Las esferas de la vida son muchas. Para cada una se ha desarrollado una ciencia específica. La vida misma, sin embargo, es una unidad, y cuanto más intentan las ciencias profundizar en campos concretos, más se alejan de la visión del universo como un todo vivo. Tiene que haber un conocimiento que busque en las distintas ciencias los elementos que conduzcan al hombre una vez más a la plenitud de la vida. El especialista científico desea obtener por medio de sus conocimientos una conciencia del mundo y de sus procesos; el objeto de este libro es filosófico: la ciencia misma debería llegar a ser orgánica y viva. Las distintas ciencias son pasos preliminares de la ciencia a la que se intenta llegar aquí. Una relación similar domina en las artes.

El compositor trabaja sobre la base de la teoría de la composición. Esta se compone de una suma de conocimientos, cuyo dominio es condición imprescindible para componer. Al componer, las leyes de la teoría de la composición se emplean al servicio de la vida, de la verdadera realidad. Exactamente en el mismo sentido es la filosofía un arte. Todos los verdaderos filósofos fueron artistas del pensar. Para ellos las ideas humanas fueron su material artístico, y el método científico su técnica artística. El pensar abstracto adquiere así vida concreta, vida individual. Las ideas se convierten en potencias de la vida.
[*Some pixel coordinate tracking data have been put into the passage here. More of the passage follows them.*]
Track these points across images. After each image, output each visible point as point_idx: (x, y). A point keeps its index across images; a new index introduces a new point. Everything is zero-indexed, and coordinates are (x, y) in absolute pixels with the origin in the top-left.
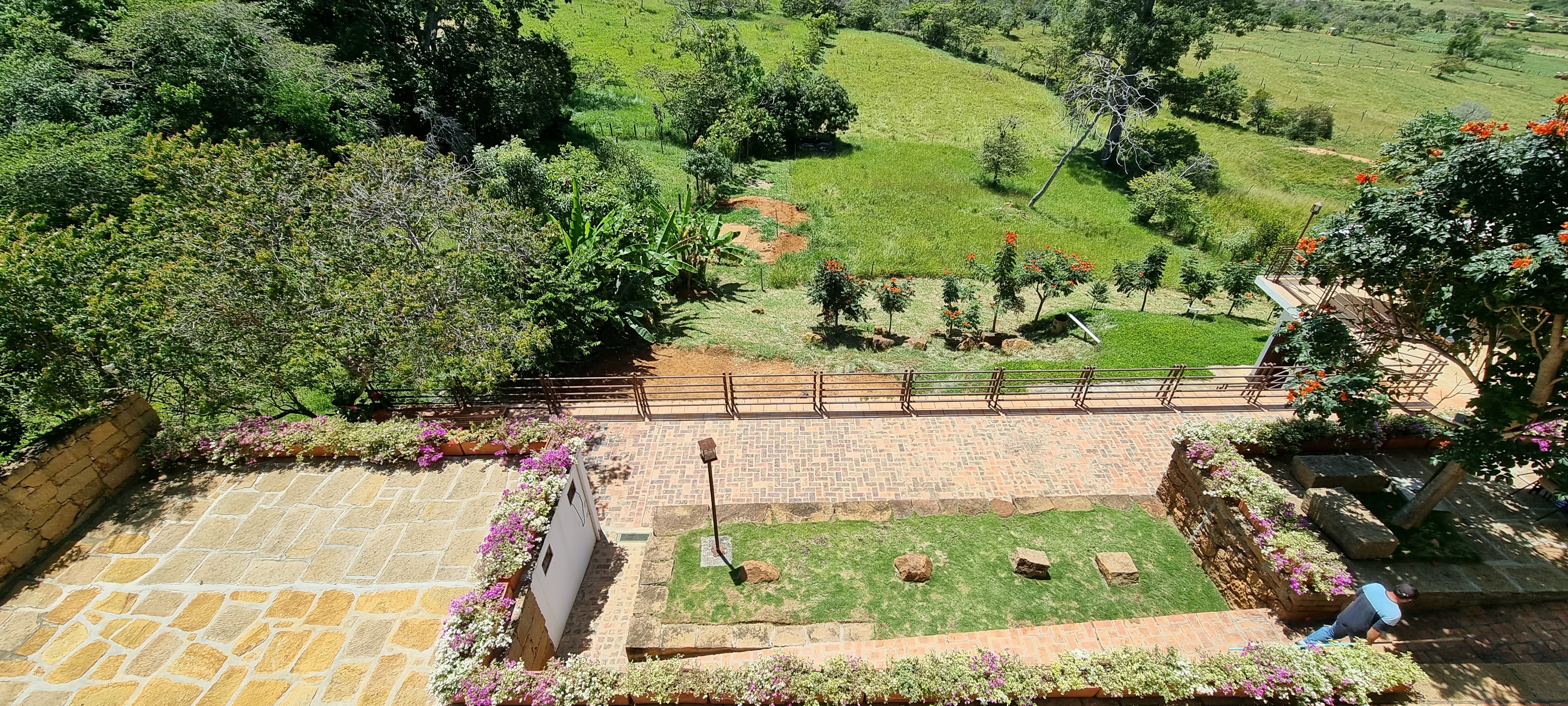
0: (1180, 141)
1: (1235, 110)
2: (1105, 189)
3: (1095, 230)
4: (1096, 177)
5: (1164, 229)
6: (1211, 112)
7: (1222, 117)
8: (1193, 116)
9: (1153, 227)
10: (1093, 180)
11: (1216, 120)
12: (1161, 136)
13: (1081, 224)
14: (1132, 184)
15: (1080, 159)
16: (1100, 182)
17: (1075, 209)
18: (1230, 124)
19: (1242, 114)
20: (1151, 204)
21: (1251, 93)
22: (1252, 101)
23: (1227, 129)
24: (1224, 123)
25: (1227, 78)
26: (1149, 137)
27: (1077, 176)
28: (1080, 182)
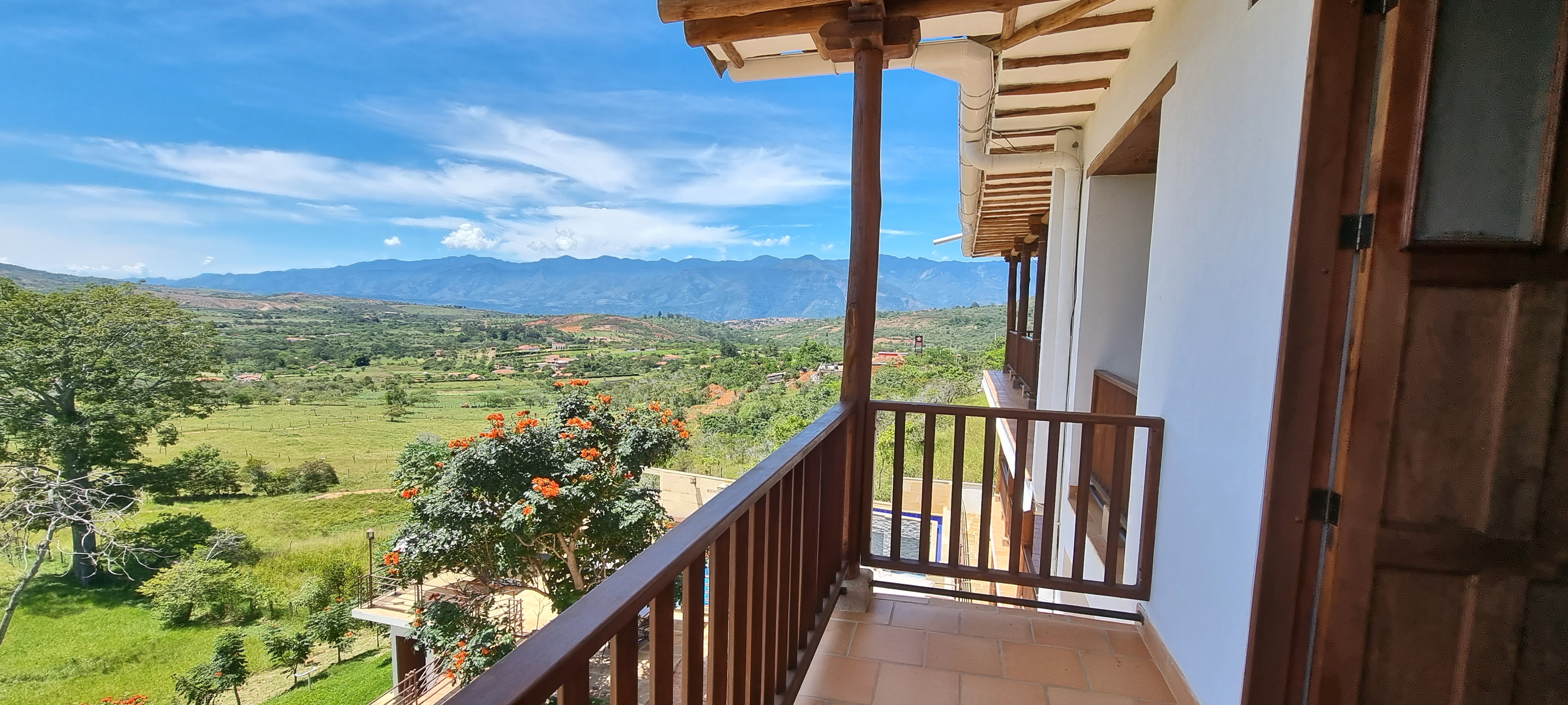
0: (185, 528)
1: (233, 483)
2: (105, 611)
3: (116, 661)
4: (80, 601)
5: (214, 619)
6: (206, 491)
7: (221, 492)
8: (185, 500)
9: (199, 623)
10: (77, 606)
11: (216, 496)
12: (155, 530)
13: (86, 663)
14: (146, 588)
15: (39, 590)
16: (90, 605)
17: (66, 652)
18: (233, 496)
19: (242, 484)
20: (184, 599)
21: (243, 464)
22: (247, 470)
23: (233, 501)
24: (225, 496)
25: (207, 456)
26: (139, 535)
27: (46, 612)
28: (56, 617)
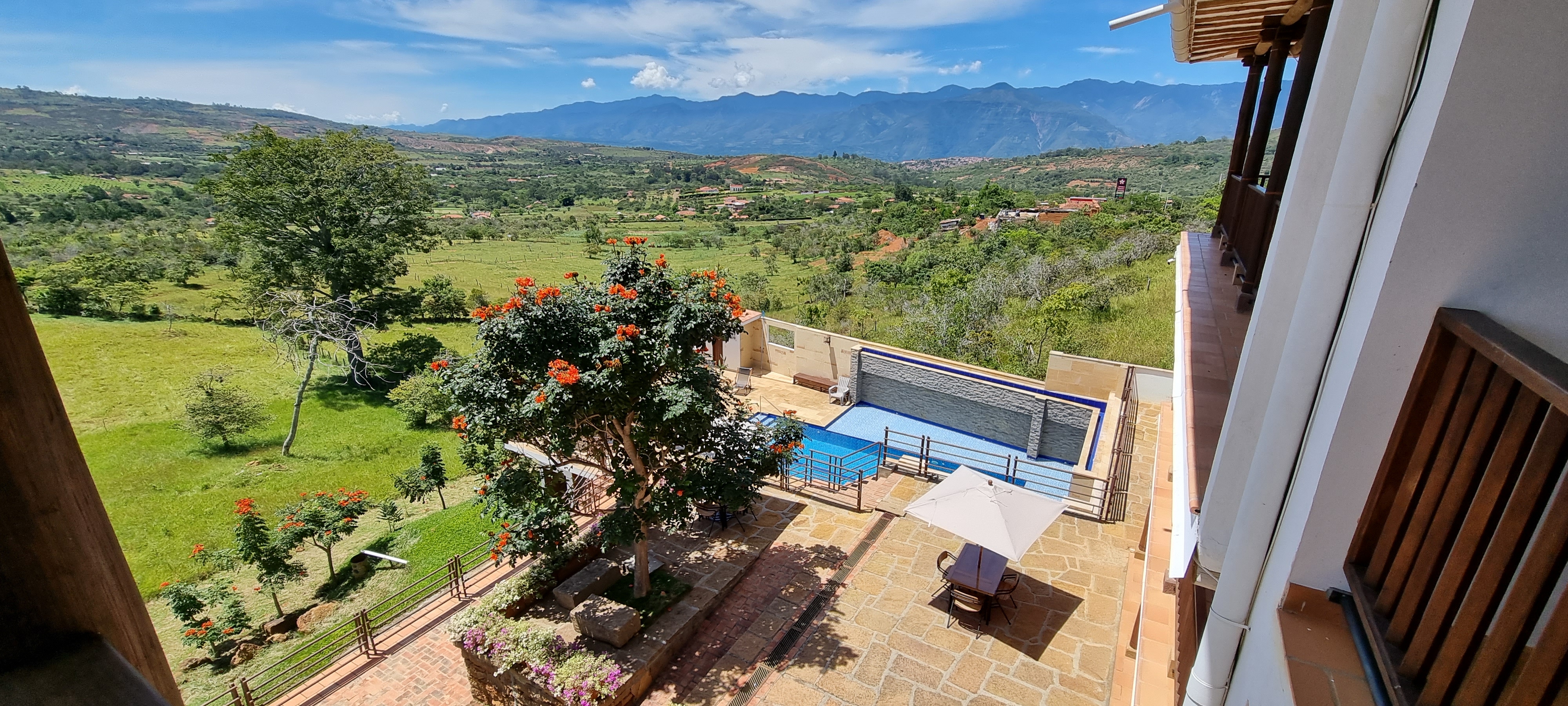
0: (424, 346)
1: (463, 309)
2: (373, 409)
3: (374, 451)
4: (356, 400)
5: (445, 424)
6: (444, 315)
7: (455, 316)
8: (429, 321)
9: (432, 427)
10: (354, 403)
11: (452, 320)
12: (403, 346)
13: (356, 450)
14: (392, 395)
15: (330, 388)
16: (363, 403)
17: (343, 438)
18: (464, 320)
19: (469, 310)
20: (418, 408)
21: (469, 293)
22: (473, 297)
23: (464, 324)
24: (458, 320)
25: (442, 285)
26: (393, 349)
27: (333, 406)
28: (340, 410)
No tenemos entonces solamente un conocimiento de las cosas, sino que convertimos el conocimiento de un organismo real que se gobierna así sobre la mera recepción pasiva de verdades.
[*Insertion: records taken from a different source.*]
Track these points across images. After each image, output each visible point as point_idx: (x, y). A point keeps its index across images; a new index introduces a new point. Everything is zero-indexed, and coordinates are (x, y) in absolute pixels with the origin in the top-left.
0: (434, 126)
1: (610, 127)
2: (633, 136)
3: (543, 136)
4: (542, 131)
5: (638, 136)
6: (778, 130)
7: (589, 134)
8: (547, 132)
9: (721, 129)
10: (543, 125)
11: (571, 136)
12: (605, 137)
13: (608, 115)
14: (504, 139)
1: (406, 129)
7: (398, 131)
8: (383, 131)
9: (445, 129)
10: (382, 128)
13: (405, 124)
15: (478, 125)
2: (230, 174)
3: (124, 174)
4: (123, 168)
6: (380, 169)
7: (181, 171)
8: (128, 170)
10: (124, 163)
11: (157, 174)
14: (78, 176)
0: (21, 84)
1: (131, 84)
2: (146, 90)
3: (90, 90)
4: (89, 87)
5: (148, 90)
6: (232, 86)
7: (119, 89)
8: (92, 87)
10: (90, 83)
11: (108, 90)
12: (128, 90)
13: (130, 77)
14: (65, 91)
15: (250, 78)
Cómo se relaciona la filosofía como arte y la libertad del hombre, qué es la libertad, y si participamos o podemos llegar a participar de ella: esta es la cuestión principal de este libro. Todas las demás consideraciones científicas sólo aparecen aquí porque en último término aclaran aquellas cuestiones que, en mi opinión, atañen más directamente al hombre. En estas páginas se ofrece una “Filosofía de la Libertad”.
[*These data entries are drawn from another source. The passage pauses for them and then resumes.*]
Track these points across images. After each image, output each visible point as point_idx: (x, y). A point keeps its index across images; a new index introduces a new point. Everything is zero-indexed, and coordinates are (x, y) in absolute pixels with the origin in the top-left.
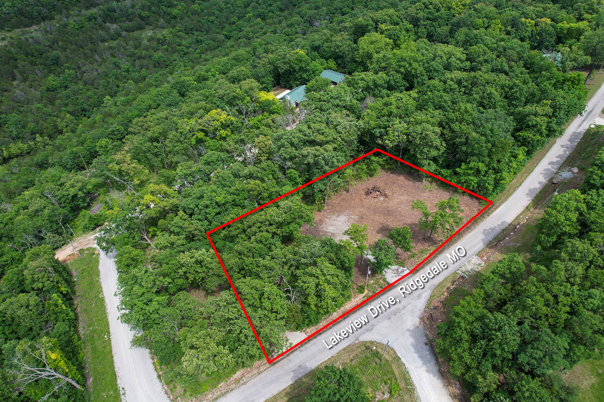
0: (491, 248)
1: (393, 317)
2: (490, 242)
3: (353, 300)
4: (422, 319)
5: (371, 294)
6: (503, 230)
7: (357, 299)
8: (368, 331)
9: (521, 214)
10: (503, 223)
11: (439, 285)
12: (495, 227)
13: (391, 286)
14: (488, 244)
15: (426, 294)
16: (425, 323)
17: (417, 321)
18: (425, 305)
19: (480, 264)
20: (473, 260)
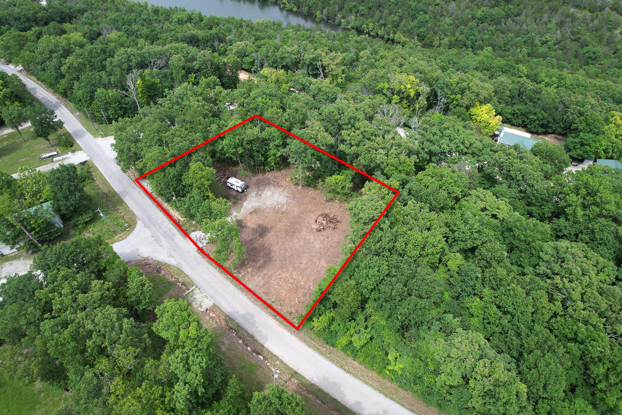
0: (226, 321)
1: (154, 239)
2: (232, 320)
3: (177, 213)
4: (147, 259)
5: (181, 223)
6: (252, 337)
7: (176, 215)
8: (145, 225)
9: (282, 362)
10: (266, 338)
11: (181, 271)
12: (257, 328)
13: (186, 234)
14: (229, 317)
15: (172, 261)
16: (142, 261)
17: (145, 255)
18: (161, 260)
19: (201, 306)
20: (208, 301)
Toda ciencia sería únicamente una satisfacción de la mera curiosidad ociosa si no aspirase a elevar el valor de la existencia de la personalidad humana. Las ciencias sólo adquieren verdadero valor al exponer la importancia de sus resultados para el ser humano. El objetivo último del individuo no puede ser el ennoblecimiento de una facultad específica del alma, sino el desarrollo de todas las facultades latentes en nosotros. El conocimiento sólo tiene valor si contribuye al desarrollo de todas las facultades de la naturaleza humana total.

Este libro, por tanto, no concibe la relación entre la ciencia y la vida de tal manera que el hombre haya de someterse a la idea y poner sus fuerzas a su servicio, sino en el sentido de que domine el mundo de las ideas con el fin de utilizarlo para sus fines humanos que trascienden los meramente científicos. El hombre tiene que ser capaz de enfrentarse a la idea, vivenciándola; si no, cae bajo su esclavitud.